[DATASET RECORDS]
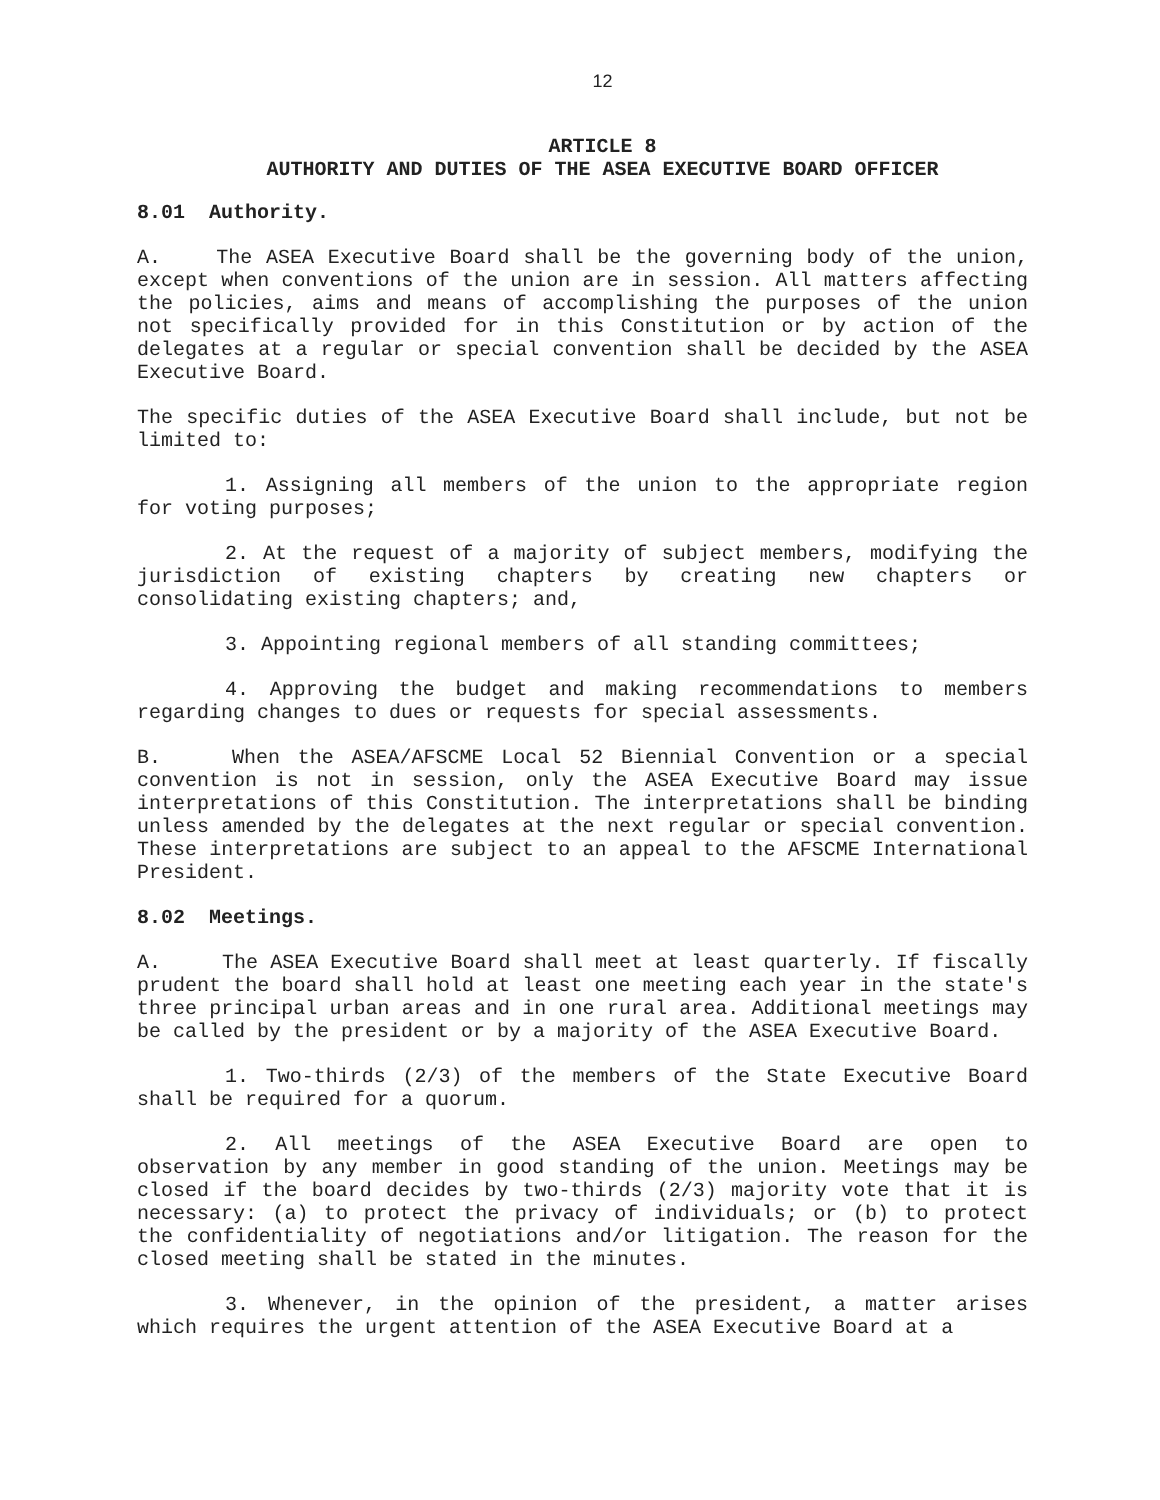12
ARTICLE 8
AUTHORITY AND DUTIES OF THE ASEA EXECUTIVE BOARD OFFICER
8.01 Authority.
A. The ASEA Executive Board shall be the governing body of the union, except when conventions of the union are in session. All matters affecting the policies, aims and means of accomplishing the purposes of the union not specifically provided for in this Constitution or by action of the delegates at a regular or special convention shall be decided by the ASEA Executive Board.
The specific duties of the ASEA Executive Board shall include, but not be limited to:
1. Assigning all members of the union to the appropriate region for voting purposes;
2. At the request of a majority of subject members, modifying the jurisdiction of existing chapters by creating new chapters or consolidating existing chapters; and,
3. Appointing regional members of all standing committees;
4. Approving the budget and making recommendations to members regarding changes to dues or requests for special assessments.
B. When the ASEA/AFSCME Local 52 Biennial Convention or a special convention is not in session, only the ASEA Executive Board may issue interpretations of this Constitution. The interpretations shall be binding unless amended by the delegates at the next regular or special convention. These interpretations are subject to an appeal to the AFSCME International President.
8.02 Meetings.
A. The ASEA Executive Board shall meet at least quarterly. If fiscally prudent the board shall hold at least one meeting each year in the state's three principal urban areas and in one rural area. Additional meetings may be called by the president or by a majority of the ASEA Executive Board.
1. Two-thirds (2/3) of the members of the State Executive Board shall be required for a quorum.
2. All meetings of the ASEA Executive Board are open to observation by any member in good standing of the union. Meetings may be closed if the board decides by two-thirds (2/3) majority vote that it is necessary: (a) to protect the privacy of individuals; or (b) to protect the confidentiality of negotiations and/or litigation. The reason for the closed meeting shall be stated in the minutes.
3. Whenever, in the opinion of the president, a matter arises which requires the urgent attention of the ASEA Executive Board at a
[/DATASET RECORDS]
WHAT THE TASK ASKS:
Some lines above contain the word "convention". Copy each of them.

RESULT:
A. The ASEA Executive Board shall be the governing body of the union, except when conventions of the union are in session. All matters affecting the policies, aims and means of accomplishing the purposes of the union not specifically provided for in this Constitution or by action of the delegates at a regular or special convention shall be decided by the ASEA Executive Board.
B. When the ASEA/AFSCME Local 52 Biennial Convention or a special convention is not in session, only the ASEA Executive Board may issue interpretations of this Constitution. The interpretations shall be binding unless amended by the delegates at the next regular or special convention. These interpretations are subject to an appeal to the AFSCME International President.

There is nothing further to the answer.